In Britain it had been a year without summer. Wet spring had merged imperceptibly into bleak autumn. For months the sky had remained a depthless grey. Sometimes it rained, but mostly it was just dull, a land without shadows. It was like living inside Tupperware. And here suddenly the sun was dazzling in its intensity. Iowa was hysterical with colour and light. Roadside barns were a glossy red, the sky a deep, hypnotic blue; fields of mustard and green stretched out before me. Flecks of mica glittered in the rolling road. And here and there in the distance mighty grain elevators, the cathedrals of the Middle West, the ships of the prairie seas, drew the sun’s light and bounced it back as pure white. Squinting in the unaccustomed brilliance, I followed the highway to Otley.
My intention was to retrace the route my father always took to my grandparents’ house in Winfield – through Prairie City, Pella, Oskaloosa, Hedrick, Brighton, Coppock, Wayland and Olds. The sequence was tattooed on my memory. Always having been a passenger before, I had never paid much attention to the road, so I was surprised to find that I kept coming up against odd turns and abrupt T-junctions, requiring me to go left here for a couple of miles, then right for a few miles, then left again and so on. It would have been much more straightforward to take Highway 92 to Ainsworth and then head south to Mount Pleasant. I couldn’t imagine by what method of reasoning my father had ever settled on this route, and now of course I never would know. This seemed a pity, particularly as there was almost nothing he would have liked better than to cover the dining-room table with maps and consider at length possible routings. In this he was like most Midwesterners. Directions are very important to them. They have an innate need to be oriented, even in their anecdotes. Any story related by a Midwesterner will wander off at some point into a thicket of interior monologue along the lines of ‘We were staying at a hotel that was eight blocks northeast of the state capitol building. Come to think of it, it was northwest. And I think it was probably more like nine blocks. And this woman without any clothes on, naked as the day she was born except for a coonskin cap, came running at us from the southwest … or was it the southeast?’ If there are two Midwesterners present and they both witnessed the incident, you can just about write off the anecdote because they will spend the rest of the afternoon arguing points of the compass and will never get back to the original story.
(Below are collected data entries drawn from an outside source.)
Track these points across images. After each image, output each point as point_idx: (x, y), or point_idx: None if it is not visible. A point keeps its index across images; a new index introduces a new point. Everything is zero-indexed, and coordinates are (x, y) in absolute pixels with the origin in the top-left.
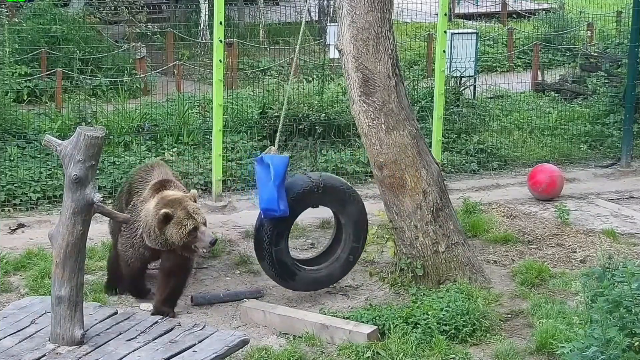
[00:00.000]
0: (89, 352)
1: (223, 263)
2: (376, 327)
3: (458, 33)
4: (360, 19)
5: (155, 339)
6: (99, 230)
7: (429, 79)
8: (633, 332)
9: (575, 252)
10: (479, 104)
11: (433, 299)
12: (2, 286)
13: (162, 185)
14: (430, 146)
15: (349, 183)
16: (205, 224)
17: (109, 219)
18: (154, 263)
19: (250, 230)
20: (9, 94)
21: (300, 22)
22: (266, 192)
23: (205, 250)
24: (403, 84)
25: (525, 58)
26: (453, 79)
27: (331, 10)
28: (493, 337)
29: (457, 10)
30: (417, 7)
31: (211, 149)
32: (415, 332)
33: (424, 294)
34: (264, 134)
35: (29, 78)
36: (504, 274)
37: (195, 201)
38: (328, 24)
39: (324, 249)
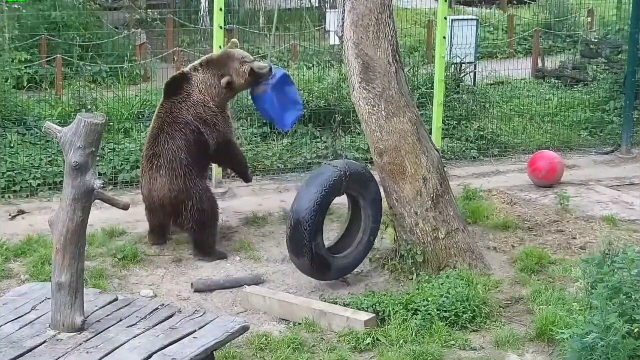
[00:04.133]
0: (90, 339)
1: (223, 249)
2: (374, 314)
3: (458, 19)
4: (361, 5)
5: (156, 325)
6: (99, 217)
7: (429, 65)
8: (633, 318)
9: (575, 238)
10: (479, 91)
11: (433, 285)
12: (3, 272)
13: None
14: (430, 133)
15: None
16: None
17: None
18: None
19: (249, 217)
20: (8, 80)
21: (301, 8)
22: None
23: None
24: (403, 70)
25: (525, 44)
26: (453, 66)
27: None
28: (493, 323)
29: None
30: None
31: None
32: (415, 319)
33: (424, 280)
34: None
35: (29, 64)
36: (504, 260)
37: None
38: (328, 10)
39: (340, 234)
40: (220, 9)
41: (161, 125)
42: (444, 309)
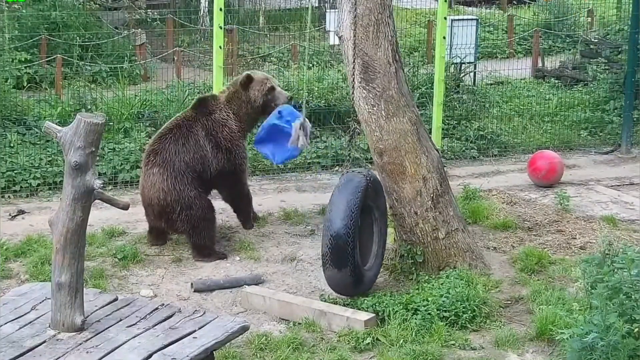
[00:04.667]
0: (90, 338)
1: (223, 249)
2: (374, 314)
3: (458, 19)
4: (361, 5)
5: (156, 325)
6: (99, 217)
7: (429, 65)
8: (632, 318)
9: (575, 238)
10: (479, 91)
11: (433, 285)
12: (3, 273)
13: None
14: (430, 133)
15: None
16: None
17: None
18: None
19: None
20: (8, 81)
21: (301, 8)
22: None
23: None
24: (403, 70)
25: (525, 44)
26: (453, 66)
27: None
28: (493, 323)
29: None
30: None
31: None
32: (415, 319)
33: (424, 280)
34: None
35: (29, 64)
36: (504, 260)
37: None
38: (328, 10)
39: None
40: (220, 9)
41: (172, 127)
42: (444, 309)
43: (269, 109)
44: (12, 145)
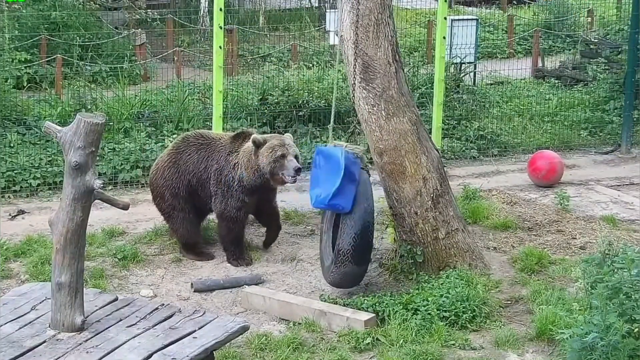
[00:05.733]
0: (90, 338)
1: (223, 249)
2: (374, 314)
3: (458, 19)
4: (361, 5)
5: (156, 325)
6: (99, 217)
7: (429, 65)
8: (632, 318)
9: (575, 238)
10: (479, 91)
11: (433, 285)
12: (3, 273)
13: (246, 133)
14: (430, 133)
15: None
16: (295, 157)
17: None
18: None
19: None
20: (8, 81)
21: (301, 8)
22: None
23: (290, 177)
24: (403, 70)
25: (525, 44)
26: (453, 66)
27: None
28: (493, 323)
29: None
30: None
31: None
32: (415, 319)
33: (424, 280)
34: (264, 120)
35: (29, 64)
36: (504, 260)
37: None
38: (328, 10)
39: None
40: (220, 9)
41: (214, 137)
42: (444, 309)
43: (276, 178)
44: (12, 145)
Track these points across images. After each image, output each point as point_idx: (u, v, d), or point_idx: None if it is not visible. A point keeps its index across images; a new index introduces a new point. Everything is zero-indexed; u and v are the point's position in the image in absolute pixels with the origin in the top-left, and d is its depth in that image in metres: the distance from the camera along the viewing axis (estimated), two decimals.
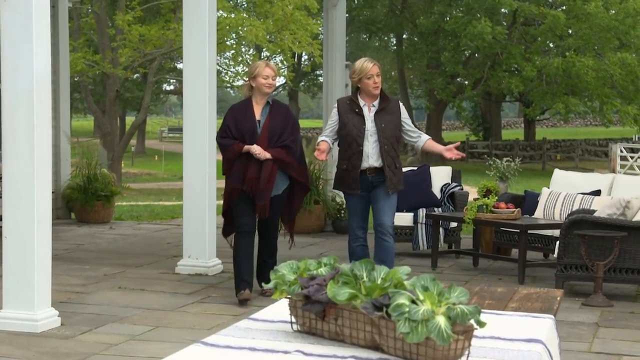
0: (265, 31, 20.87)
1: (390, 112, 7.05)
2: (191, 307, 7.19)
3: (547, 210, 9.29)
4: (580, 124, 67.43)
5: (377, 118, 7.00)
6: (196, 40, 8.39)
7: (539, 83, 30.68)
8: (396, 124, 7.06)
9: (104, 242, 10.79)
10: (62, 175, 12.49)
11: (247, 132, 7.08)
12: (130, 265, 9.08)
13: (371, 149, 6.99)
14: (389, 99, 7.12)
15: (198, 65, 8.41)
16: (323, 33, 12.21)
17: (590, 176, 9.84)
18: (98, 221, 12.33)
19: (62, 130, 12.39)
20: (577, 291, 8.13)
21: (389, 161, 6.99)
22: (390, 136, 7.00)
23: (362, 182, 7.05)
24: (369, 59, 7.04)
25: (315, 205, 11.66)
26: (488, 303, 3.32)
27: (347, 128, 7.02)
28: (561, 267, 7.85)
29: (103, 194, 12.18)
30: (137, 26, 21.57)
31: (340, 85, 11.83)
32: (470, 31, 29.13)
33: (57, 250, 9.90)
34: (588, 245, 7.59)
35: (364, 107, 7.06)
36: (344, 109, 7.09)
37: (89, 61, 22.45)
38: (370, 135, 6.98)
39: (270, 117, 7.13)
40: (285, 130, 7.13)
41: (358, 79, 7.01)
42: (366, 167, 7.02)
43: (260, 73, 7.08)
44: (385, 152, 6.97)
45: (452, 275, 8.89)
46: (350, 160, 7.02)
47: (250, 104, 7.19)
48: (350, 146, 7.02)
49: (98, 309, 7.02)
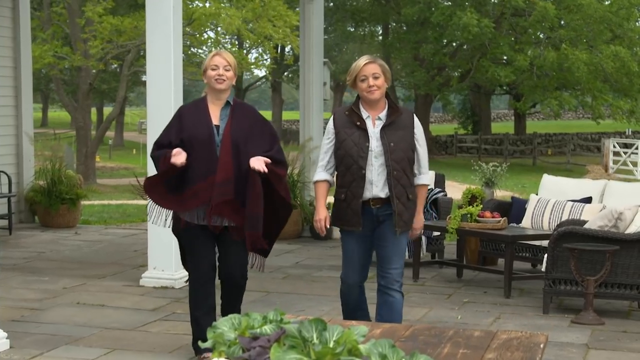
0: (242, 20, 20.51)
1: (401, 127, 5.59)
2: (153, 325, 6.88)
3: (535, 218, 9.01)
4: (572, 117, 67.37)
5: (384, 135, 5.54)
6: (160, 36, 8.05)
7: (530, 76, 30.46)
8: (409, 142, 5.61)
9: (67, 249, 10.45)
10: (25, 176, 12.13)
11: (201, 141, 5.49)
12: (92, 277, 8.75)
13: (376, 175, 5.56)
14: (400, 110, 5.64)
15: (162, 66, 8.07)
16: (300, 28, 11.85)
17: (580, 182, 9.57)
18: (63, 226, 11.98)
19: (24, 130, 12.02)
20: (566, 306, 7.86)
21: (398, 191, 5.56)
22: (400, 159, 5.55)
23: (365, 216, 5.63)
24: (368, 57, 5.65)
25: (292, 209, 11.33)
26: (462, 353, 3.03)
27: (345, 146, 5.58)
28: (549, 281, 7.57)
29: (68, 196, 11.82)
30: (109, 17, 21.16)
31: (318, 84, 11.52)
32: (455, 22, 28.88)
33: (16, 260, 9.59)
34: (578, 260, 7.31)
35: (367, 119, 5.61)
36: (341, 121, 5.64)
37: (58, 54, 22.03)
38: (375, 157, 5.54)
39: (232, 121, 5.56)
40: (252, 138, 5.55)
41: (352, 82, 5.64)
42: (369, 198, 5.60)
43: (209, 64, 5.62)
44: (394, 180, 5.53)
45: (435, 287, 8.61)
46: (350, 188, 5.58)
47: (204, 105, 5.65)
48: (349, 170, 5.58)
49: (53, 328, 6.70)
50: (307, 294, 8.12)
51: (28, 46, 12.23)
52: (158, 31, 8.09)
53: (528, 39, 31.27)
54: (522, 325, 7.12)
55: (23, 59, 12.03)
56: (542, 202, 9.05)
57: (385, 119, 5.60)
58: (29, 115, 12.20)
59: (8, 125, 11.93)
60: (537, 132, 42.08)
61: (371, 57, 5.68)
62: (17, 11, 11.90)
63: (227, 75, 5.61)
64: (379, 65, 5.57)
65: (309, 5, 11.43)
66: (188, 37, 22.81)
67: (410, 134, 5.62)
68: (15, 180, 11.95)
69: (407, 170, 5.60)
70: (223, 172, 5.44)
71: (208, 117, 5.59)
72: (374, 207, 5.61)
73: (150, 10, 8.14)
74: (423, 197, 5.80)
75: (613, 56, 28.78)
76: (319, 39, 11.60)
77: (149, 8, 8.16)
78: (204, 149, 5.48)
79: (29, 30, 12.31)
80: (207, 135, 5.51)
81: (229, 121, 5.58)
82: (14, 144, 12.02)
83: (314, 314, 7.34)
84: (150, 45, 8.15)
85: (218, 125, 5.58)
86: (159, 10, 8.08)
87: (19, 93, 12.00)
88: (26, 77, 12.10)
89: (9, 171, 11.73)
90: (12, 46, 11.93)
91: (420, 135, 5.70)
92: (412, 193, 5.65)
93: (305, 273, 9.22)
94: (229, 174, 5.45)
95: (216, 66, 5.60)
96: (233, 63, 5.66)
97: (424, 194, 5.81)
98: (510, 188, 23.36)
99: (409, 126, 5.63)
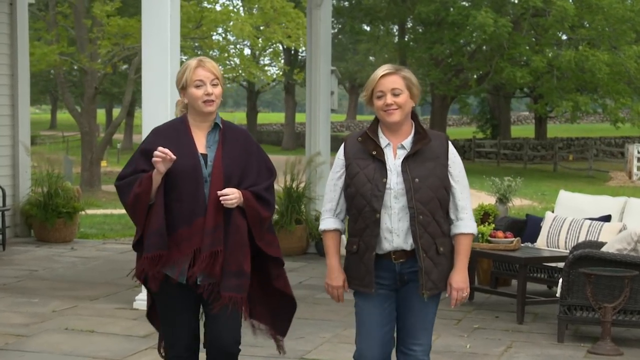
0: (252, 25, 20.34)
1: (430, 158, 4.39)
2: (144, 354, 6.67)
3: (551, 237, 8.75)
4: (595, 120, 66.81)
5: (407, 168, 4.35)
6: (156, 50, 7.82)
7: (549, 77, 30.15)
8: (441, 177, 4.39)
9: (61, 267, 10.24)
10: (21, 189, 11.96)
11: (185, 175, 4.36)
12: (84, 298, 8.53)
13: (396, 221, 4.35)
14: (429, 136, 4.42)
15: (159, 78, 7.84)
16: (307, 35, 11.61)
17: (599, 199, 9.28)
18: (59, 240, 11.78)
19: (20, 140, 11.84)
20: (582, 334, 7.61)
21: (425, 242, 4.35)
22: (428, 199, 4.34)
23: (386, 272, 4.43)
24: (388, 67, 4.45)
25: (296, 225, 11.12)
26: None
27: (356, 182, 4.39)
28: (564, 308, 7.30)
29: (65, 210, 11.63)
30: (117, 18, 21.01)
31: (325, 93, 11.26)
32: (471, 22, 28.59)
33: (7, 279, 9.42)
34: (594, 285, 7.05)
35: (387, 148, 4.43)
36: (353, 150, 4.45)
37: (64, 54, 21.88)
38: (394, 197, 4.35)
39: (223, 148, 4.45)
40: (248, 171, 4.49)
41: (368, 99, 4.48)
42: (389, 250, 4.40)
43: (191, 79, 4.41)
44: (419, 227, 4.33)
45: (444, 310, 8.31)
46: (363, 237, 4.39)
47: (185, 127, 4.48)
48: (361, 213, 4.39)
49: (37, 358, 6.50)
50: (308, 318, 7.88)
51: (26, 52, 12.05)
52: (154, 41, 7.88)
53: (548, 40, 30.92)
54: (535, 356, 6.86)
55: (20, 65, 11.86)
56: (559, 220, 8.79)
57: (410, 147, 4.39)
58: (26, 124, 12.02)
59: (3, 135, 11.75)
60: (558, 137, 41.71)
61: (393, 66, 4.44)
62: (14, 16, 11.74)
63: (216, 92, 4.43)
64: (401, 77, 4.38)
65: (316, 11, 11.19)
66: (197, 41, 22.65)
67: (442, 167, 4.38)
68: (11, 193, 11.78)
69: (437, 215, 4.36)
70: (214, 214, 4.34)
71: (191, 143, 4.42)
72: (397, 261, 4.40)
73: (147, 18, 7.92)
74: (466, 249, 4.44)
75: (637, 57, 28.41)
76: (327, 46, 11.35)
77: (144, 16, 7.94)
78: (189, 184, 4.35)
79: (27, 35, 12.14)
80: (192, 167, 4.36)
81: (219, 148, 4.43)
82: (10, 154, 11.85)
83: (314, 342, 7.12)
84: (147, 54, 7.93)
85: (205, 154, 4.43)
86: (155, 17, 7.87)
87: (16, 101, 11.83)
88: (23, 84, 11.93)
89: (4, 183, 11.55)
90: (9, 53, 11.76)
91: (456, 168, 4.43)
92: (444, 244, 4.40)
93: (307, 294, 8.98)
94: (219, 217, 4.36)
95: (201, 82, 4.40)
96: (220, 74, 4.50)
97: (466, 246, 4.45)
98: (530, 196, 23.07)
99: (440, 156, 4.40)
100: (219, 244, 4.35)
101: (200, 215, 4.35)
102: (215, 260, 4.34)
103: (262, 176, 4.52)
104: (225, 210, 4.36)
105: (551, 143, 40.39)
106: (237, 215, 4.40)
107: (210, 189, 4.36)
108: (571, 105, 29.73)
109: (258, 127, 58.45)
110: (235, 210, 4.39)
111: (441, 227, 4.40)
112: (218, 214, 4.35)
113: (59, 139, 51.51)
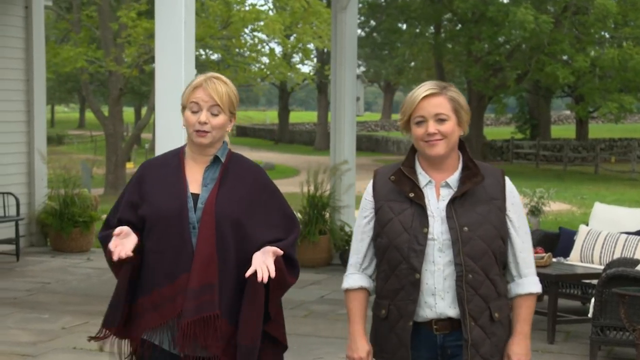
0: (282, 25, 20.26)
1: (482, 200, 3.54)
2: None
3: (585, 252, 8.54)
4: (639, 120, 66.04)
5: (453, 213, 3.51)
6: (170, 58, 7.67)
7: (591, 77, 29.77)
8: (496, 224, 3.53)
9: (75, 279, 10.17)
10: (37, 197, 11.91)
11: (167, 220, 3.58)
12: (96, 314, 8.39)
13: (441, 280, 3.50)
14: (480, 172, 3.56)
15: (172, 87, 7.69)
16: (331, 39, 11.46)
17: (636, 212, 9.04)
18: (75, 250, 11.71)
19: (36, 147, 11.79)
20: (616, 355, 7.40)
21: (475, 307, 3.48)
22: (480, 253, 3.49)
23: (423, 345, 3.58)
24: (430, 85, 3.54)
25: (320, 235, 10.96)
26: None
27: (389, 232, 3.54)
28: (597, 329, 7.09)
29: (81, 219, 11.56)
30: (144, 20, 21.00)
31: (350, 99, 11.09)
32: (511, 19, 28.30)
33: (18, 292, 9.35)
34: (629, 306, 6.80)
35: (428, 187, 3.57)
36: (384, 190, 3.60)
37: (91, 58, 21.93)
38: (438, 251, 3.49)
39: (220, 188, 3.63)
40: (251, 219, 3.62)
41: (405, 123, 3.59)
42: (431, 318, 3.53)
43: (187, 100, 3.66)
44: (468, 288, 3.47)
45: None
46: (395, 300, 3.55)
47: (177, 161, 3.72)
48: (395, 271, 3.54)
49: None
50: (328, 337, 7.73)
51: (42, 57, 11.99)
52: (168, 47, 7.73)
53: (591, 38, 30.54)
54: None
55: (36, 70, 11.81)
56: (593, 234, 8.57)
57: (457, 186, 3.54)
58: (42, 130, 11.97)
59: (18, 142, 11.70)
60: (600, 138, 41.22)
61: (437, 84, 3.55)
62: (29, 19, 11.68)
63: (213, 122, 3.60)
64: (448, 99, 3.51)
65: (341, 14, 11.02)
66: (224, 41, 22.58)
67: (497, 211, 3.54)
68: (26, 201, 11.74)
69: (491, 272, 3.51)
70: (202, 271, 3.54)
71: (180, 181, 3.64)
72: (439, 333, 3.54)
73: (160, 23, 7.77)
74: (530, 313, 3.59)
75: None
76: (352, 51, 11.18)
77: (158, 21, 7.80)
78: (172, 232, 3.56)
79: (43, 39, 12.09)
80: (176, 210, 3.57)
81: (216, 187, 3.62)
82: (25, 162, 11.81)
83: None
84: (160, 61, 7.78)
85: (197, 195, 3.63)
86: (169, 23, 7.72)
87: (31, 107, 11.78)
88: (39, 89, 11.87)
89: (19, 191, 11.51)
90: (24, 57, 11.71)
91: (515, 212, 3.59)
92: (500, 309, 3.53)
93: (329, 310, 8.83)
94: (210, 274, 3.55)
95: (197, 106, 3.61)
96: (227, 99, 3.63)
97: (531, 309, 3.60)
98: (569, 200, 22.76)
99: (496, 197, 3.56)
100: (209, 308, 3.51)
101: (185, 271, 3.54)
102: (201, 328, 3.51)
103: (276, 225, 3.65)
104: (224, 268, 3.57)
105: (592, 144, 39.91)
106: (256, 282, 3.51)
107: (198, 238, 3.55)
108: (615, 107, 29.34)
109: (290, 127, 58.49)
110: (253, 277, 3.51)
111: (496, 287, 3.52)
112: (208, 271, 3.53)
113: (87, 138, 51.83)
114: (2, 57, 11.45)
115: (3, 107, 11.49)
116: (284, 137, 54.97)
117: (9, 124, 11.57)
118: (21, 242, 11.36)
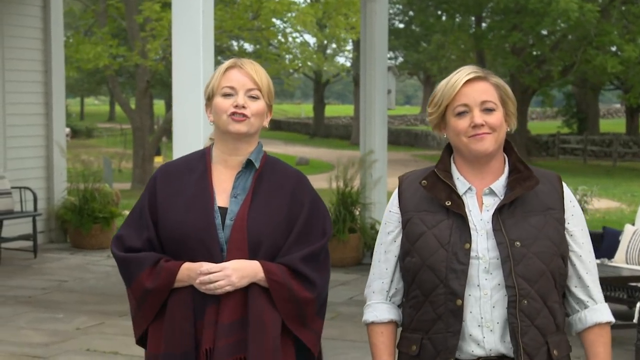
0: (313, 17, 20.17)
1: (537, 209, 2.95)
2: None
3: (631, 253, 8.32)
4: None
5: (501, 225, 2.90)
6: (187, 49, 7.53)
7: None
8: (554, 239, 2.92)
9: (92, 277, 10.12)
10: (56, 192, 11.88)
11: (191, 241, 3.05)
12: (112, 314, 8.36)
13: (489, 308, 2.88)
14: (533, 176, 2.96)
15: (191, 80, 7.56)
16: (361, 30, 11.31)
17: None
18: (95, 247, 11.68)
19: (55, 140, 11.76)
20: None
21: (531, 340, 2.85)
22: (538, 274, 2.88)
23: None
24: (471, 68, 2.94)
25: (350, 234, 10.82)
26: None
27: (422, 249, 2.94)
28: None
29: (101, 215, 11.50)
30: (169, 12, 20.97)
31: (381, 92, 10.93)
32: (554, 8, 27.96)
33: (34, 290, 9.31)
34: None
35: (468, 194, 2.98)
36: (414, 200, 3.02)
37: (114, 55, 21.96)
38: (484, 272, 2.88)
39: (253, 199, 3.11)
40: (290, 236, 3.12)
41: (438, 117, 2.99)
42: (478, 356, 2.89)
43: (218, 85, 3.13)
44: (522, 316, 2.84)
45: None
46: (430, 333, 2.93)
47: (203, 166, 3.18)
48: (430, 296, 2.93)
49: None
50: (355, 341, 7.59)
51: (60, 47, 11.97)
52: (185, 39, 7.60)
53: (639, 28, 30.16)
54: None
55: (54, 61, 11.78)
56: (639, 234, 8.35)
57: (504, 192, 2.96)
58: (61, 123, 11.95)
59: (37, 135, 11.68)
60: None
61: (479, 69, 2.96)
62: (47, 10, 11.65)
63: (252, 108, 3.11)
64: (494, 86, 2.94)
65: (371, 4, 10.86)
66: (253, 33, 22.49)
67: (555, 223, 2.94)
68: (45, 196, 11.72)
69: (549, 299, 2.90)
70: (235, 302, 3.03)
71: (207, 193, 3.11)
72: None
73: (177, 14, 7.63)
74: (608, 349, 3.00)
75: None
76: (383, 42, 11.03)
77: (174, 12, 7.66)
78: (196, 255, 3.05)
79: (62, 30, 12.06)
80: (202, 230, 3.05)
81: (248, 199, 3.10)
82: (44, 155, 11.78)
83: None
84: (177, 54, 7.64)
85: (226, 208, 3.10)
86: (186, 13, 7.59)
87: (50, 99, 11.76)
88: (58, 81, 11.85)
89: (37, 186, 11.48)
90: (43, 48, 11.68)
91: (577, 224, 3.00)
92: (559, 346, 2.90)
93: (357, 312, 8.63)
94: (240, 307, 3.04)
95: (232, 89, 3.11)
96: (267, 84, 3.16)
97: (608, 343, 3.00)
98: (618, 197, 22.45)
99: (552, 207, 2.96)
100: (241, 349, 3.01)
101: (213, 303, 3.02)
102: None
103: (311, 242, 3.13)
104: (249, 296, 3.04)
105: None
106: (262, 304, 3.03)
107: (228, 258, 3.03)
108: None
109: (326, 120, 58.39)
110: (258, 296, 3.05)
111: (555, 317, 2.90)
112: (240, 302, 3.03)
113: (116, 131, 52.06)
114: (19, 47, 11.43)
115: (20, 99, 11.47)
116: (320, 131, 54.88)
117: (26, 117, 11.55)
118: (40, 238, 11.35)
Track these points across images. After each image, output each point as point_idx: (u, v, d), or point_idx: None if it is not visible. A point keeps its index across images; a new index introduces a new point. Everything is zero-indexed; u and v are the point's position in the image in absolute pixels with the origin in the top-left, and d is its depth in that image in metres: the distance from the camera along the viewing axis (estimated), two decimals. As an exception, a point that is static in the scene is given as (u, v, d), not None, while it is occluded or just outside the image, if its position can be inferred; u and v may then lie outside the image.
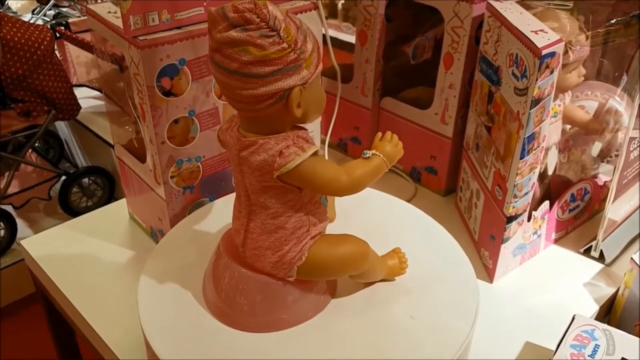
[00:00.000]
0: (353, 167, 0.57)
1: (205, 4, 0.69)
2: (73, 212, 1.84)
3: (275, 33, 0.50)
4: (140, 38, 0.65)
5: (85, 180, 1.86)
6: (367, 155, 0.58)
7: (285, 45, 0.50)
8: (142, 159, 0.79)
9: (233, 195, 0.63)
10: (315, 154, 0.55)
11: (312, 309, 0.62)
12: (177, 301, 0.64)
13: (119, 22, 0.68)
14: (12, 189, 1.73)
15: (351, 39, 1.05)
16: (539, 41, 0.66)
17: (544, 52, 0.64)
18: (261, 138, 0.55)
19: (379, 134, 0.60)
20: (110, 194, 1.91)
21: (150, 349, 0.60)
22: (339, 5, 1.42)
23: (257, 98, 0.52)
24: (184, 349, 0.59)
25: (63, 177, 1.81)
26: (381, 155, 0.58)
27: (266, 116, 0.54)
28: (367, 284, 0.66)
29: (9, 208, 1.72)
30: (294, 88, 0.52)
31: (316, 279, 0.61)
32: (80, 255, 0.85)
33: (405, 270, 0.67)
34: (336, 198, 0.75)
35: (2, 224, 1.68)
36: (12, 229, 1.71)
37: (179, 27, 0.68)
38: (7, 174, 1.71)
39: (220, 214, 0.77)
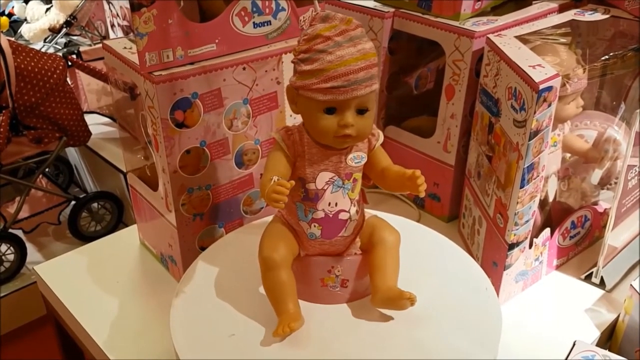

You can always tell a Midwestern couple in Europe because they will be standing on a traffic island in the middle of a busy intersection looking at a wind-blown map and arguing over which way is west. European cities, with their wandering streets and undisciplined alleys, drive Midwesterners practically insane.
This geographical obsession probably has something to do with the absence of landmarks throughout middle America. I had forgotten just how flat and empty it is. Stand on two phone books almost anywhere in Iowa and you get a view. From where I was now I could look out on a sweep of landscape about the size of Belgium, but there was nothing on it except for a few widely separated farms, some scattered stands of trees and two water-towers, brilliant silver glints signifying distant, unseen towns. Far off in the middle distance a cloud of dust chased a car up a gravel road. The only things that stood out from the landscape were the grain elevators, but even they looked all the same, and there was nothing much to distinguish one view from another.